TEXTO DO DOCUMENTO —
----------
Depois de sucessivos pedidos ao longo dos anos para que se realizasse um teste de paternidade (que chegou a ser realizado em 2007 mas os resultados não foram revelados à requerente), uma juíza de Madrid ordenou, em finais de junho deste ano, que os restos mortais do artista fossem exumados do seu túmulo, que se encontra no Museu-Teatro de Figueres, Catalunha.

María Pilar, que caso se comprovasse a consaguinidade passaria a poder usar o apelido Dalí e teria direito a uma herança milionária (25% do legado do artista), ficou encantada. «Estou muito contente. Agora vai saber-se a verdade sobre o meu ADN e porventura calarei muitas bocas, pela minha família e pela minha mãe», afirmou então.

Por essa mesma altura, um jornalista do El País questionava:«E se Salvador Dalí, em vez de bissexual, assexuado, entusiasta do onanismo, incorrigível voyeur, desaforado defensor do sadomaso, tivesse sido nas suas pulsões sexuais, simplesmente, de trazer por casa?».

A resposta chegou esta semana: a estranheza do perfil sexual não fica beliscada pelos resultados – Pilar não é filha do pintor. «Depois de analisadas as mostras biológica de Pilar Abel Martínez e as obtidas na exumação dos restos mortais de Salvador Dalí, […] os resultados obtidos permitem excluir Dalí como pai biológico de María Pilar Abel Martínez”, comunicou a Fundação Gala – Salvador Dalí. Ainda segundo a Fundação (que se reserva a possibilidade de solicitar a Pilar que pague os custos da operação), os resultados dos testes de ADN«põem fim a uma absurda e artificial polémica».
Pilar já reagiu às conclusões: «Nem eu nem o meu advogado temos os resultados. Enquanto não houver um comunicado oficial podem dizer o que quiserem. Eu não me escondo, seja o resultado qual for: positivo, negativo ou nulo, concederei uma entrevista coletiva».
----------
Registos de anotação de limites
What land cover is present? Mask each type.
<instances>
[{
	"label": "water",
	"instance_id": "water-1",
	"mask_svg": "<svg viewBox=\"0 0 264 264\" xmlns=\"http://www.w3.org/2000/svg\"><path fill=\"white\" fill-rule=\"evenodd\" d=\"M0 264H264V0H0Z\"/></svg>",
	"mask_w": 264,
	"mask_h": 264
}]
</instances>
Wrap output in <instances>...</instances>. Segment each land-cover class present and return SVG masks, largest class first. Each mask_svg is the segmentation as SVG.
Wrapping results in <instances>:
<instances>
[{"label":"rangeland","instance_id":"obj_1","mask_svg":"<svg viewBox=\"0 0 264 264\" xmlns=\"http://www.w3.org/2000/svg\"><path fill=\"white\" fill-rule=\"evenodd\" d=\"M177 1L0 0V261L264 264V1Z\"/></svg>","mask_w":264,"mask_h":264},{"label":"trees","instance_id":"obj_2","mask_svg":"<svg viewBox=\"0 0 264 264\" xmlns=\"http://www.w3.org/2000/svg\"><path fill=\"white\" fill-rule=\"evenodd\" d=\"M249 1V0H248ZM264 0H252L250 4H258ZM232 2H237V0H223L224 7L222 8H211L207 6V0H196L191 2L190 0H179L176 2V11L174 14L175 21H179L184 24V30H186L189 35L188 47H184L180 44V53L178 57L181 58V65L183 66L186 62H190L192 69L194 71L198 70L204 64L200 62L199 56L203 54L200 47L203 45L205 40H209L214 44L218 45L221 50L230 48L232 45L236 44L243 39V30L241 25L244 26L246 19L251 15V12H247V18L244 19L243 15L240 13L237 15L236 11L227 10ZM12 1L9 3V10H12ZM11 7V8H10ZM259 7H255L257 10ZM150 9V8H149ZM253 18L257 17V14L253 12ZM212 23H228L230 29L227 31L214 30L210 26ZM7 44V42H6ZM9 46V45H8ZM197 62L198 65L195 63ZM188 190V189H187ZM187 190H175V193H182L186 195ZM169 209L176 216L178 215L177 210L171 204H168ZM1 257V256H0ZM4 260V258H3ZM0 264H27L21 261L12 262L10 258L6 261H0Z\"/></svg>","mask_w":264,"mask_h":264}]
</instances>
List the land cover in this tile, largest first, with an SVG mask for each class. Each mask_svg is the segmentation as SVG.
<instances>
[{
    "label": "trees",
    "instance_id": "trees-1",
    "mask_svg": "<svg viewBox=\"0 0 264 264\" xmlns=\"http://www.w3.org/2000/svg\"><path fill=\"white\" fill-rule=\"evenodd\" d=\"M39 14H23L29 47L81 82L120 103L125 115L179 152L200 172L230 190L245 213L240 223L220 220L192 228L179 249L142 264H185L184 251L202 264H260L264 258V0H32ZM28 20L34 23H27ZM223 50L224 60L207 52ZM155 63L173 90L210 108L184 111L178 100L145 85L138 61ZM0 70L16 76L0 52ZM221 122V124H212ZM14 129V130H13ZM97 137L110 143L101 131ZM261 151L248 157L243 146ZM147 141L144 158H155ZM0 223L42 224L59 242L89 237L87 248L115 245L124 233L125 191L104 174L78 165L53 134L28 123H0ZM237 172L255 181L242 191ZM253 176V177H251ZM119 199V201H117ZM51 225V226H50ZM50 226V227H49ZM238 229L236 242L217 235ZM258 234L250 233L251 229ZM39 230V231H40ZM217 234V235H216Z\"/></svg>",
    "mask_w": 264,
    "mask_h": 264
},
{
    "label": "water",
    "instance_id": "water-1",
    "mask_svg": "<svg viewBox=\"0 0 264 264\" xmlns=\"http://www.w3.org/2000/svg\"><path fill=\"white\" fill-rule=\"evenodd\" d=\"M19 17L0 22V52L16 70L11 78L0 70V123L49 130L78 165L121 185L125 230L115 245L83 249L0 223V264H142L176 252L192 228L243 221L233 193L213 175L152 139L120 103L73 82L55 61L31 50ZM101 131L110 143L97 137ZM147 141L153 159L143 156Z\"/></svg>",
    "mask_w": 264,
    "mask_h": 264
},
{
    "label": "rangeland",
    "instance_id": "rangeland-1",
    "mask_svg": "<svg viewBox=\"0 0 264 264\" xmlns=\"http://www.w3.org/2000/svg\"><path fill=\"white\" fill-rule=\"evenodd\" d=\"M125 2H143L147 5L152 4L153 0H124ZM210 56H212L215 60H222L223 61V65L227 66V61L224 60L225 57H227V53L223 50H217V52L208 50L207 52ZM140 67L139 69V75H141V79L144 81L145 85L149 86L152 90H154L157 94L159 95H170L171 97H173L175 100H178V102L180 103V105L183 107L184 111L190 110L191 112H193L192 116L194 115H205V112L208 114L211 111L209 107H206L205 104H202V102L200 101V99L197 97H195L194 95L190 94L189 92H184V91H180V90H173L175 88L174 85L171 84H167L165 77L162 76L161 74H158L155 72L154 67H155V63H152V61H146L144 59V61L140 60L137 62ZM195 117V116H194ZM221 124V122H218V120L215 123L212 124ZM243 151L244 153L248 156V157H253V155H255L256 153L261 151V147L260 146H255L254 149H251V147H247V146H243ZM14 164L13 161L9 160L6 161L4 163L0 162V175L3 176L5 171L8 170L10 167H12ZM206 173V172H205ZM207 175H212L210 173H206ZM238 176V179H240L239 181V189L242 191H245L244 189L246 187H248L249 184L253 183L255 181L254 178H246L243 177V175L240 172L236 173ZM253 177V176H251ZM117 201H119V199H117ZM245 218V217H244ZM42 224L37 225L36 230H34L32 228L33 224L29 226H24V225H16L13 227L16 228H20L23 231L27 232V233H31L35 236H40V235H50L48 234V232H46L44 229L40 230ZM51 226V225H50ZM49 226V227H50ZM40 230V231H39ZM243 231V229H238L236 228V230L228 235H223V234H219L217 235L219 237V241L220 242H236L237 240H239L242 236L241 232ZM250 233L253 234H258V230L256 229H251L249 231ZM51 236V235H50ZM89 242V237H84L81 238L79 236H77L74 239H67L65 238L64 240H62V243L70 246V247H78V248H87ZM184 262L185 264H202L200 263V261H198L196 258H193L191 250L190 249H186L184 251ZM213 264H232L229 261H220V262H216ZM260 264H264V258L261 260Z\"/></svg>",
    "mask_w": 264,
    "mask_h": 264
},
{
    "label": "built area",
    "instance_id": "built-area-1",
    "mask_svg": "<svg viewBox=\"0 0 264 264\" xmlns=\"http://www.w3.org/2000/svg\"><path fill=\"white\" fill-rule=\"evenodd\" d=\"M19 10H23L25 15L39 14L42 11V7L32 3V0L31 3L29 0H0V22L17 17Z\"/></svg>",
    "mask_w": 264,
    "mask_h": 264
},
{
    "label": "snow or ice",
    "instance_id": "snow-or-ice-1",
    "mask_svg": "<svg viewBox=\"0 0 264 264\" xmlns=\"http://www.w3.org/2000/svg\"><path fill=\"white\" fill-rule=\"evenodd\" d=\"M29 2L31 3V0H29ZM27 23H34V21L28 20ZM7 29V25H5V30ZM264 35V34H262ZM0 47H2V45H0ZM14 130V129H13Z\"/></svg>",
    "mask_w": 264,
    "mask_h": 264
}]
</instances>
----------
TAREFAS OBRIGATÓRIAS —
a) Enumere os resultados possíveis que Pilar refere na sua reação às conclusões, no texto sobre o teste de paternidade de Dalí.
b) Escreva a continuação do texto sobre o teste de paternidade de Dalí a partir da última frase apresentada.

RESPOSTAS POR TAREFA —
a) Positivo, negativo e nulo.

b)
O corpo de Dalí encontra-se sepultado na cripta do Museu-Teatro que o artista mandou erguer em Figueres, onde viveu recluso após a morte de Gala, sua mulher. Não chegou a ser congelado para poder ser “ressuscitado” mais tarde segundo os princípios da criogenia, como o artista chegou a imaginar, mas, de acordo com instruções dadas aos seus colaboradores, o cadáver foi embalsamado, exatamente como fora o de Gala sete anos antes. Esse facto fez com que a pele não estivesse em condições para servir de material de análise. Por isso foram recolhidas unhas, dentes e dois ossos, que agora serão devolvidos à cripta de Figueres.

Um dos aspetos que causaram mais surpresa quando se abriu o túmulo foi a constatação de que o seu icónico bigode continuava intacto. Que essa descoberta tenha sido motivada pelo pedido de uma cartomante que costumava dizer só lhe faltar o bigode para ser Dalí só torna tudo ainda mais insólito – à maneira de um bom enredo surrealista que possivelmente não teria desagradado ao genial pintor.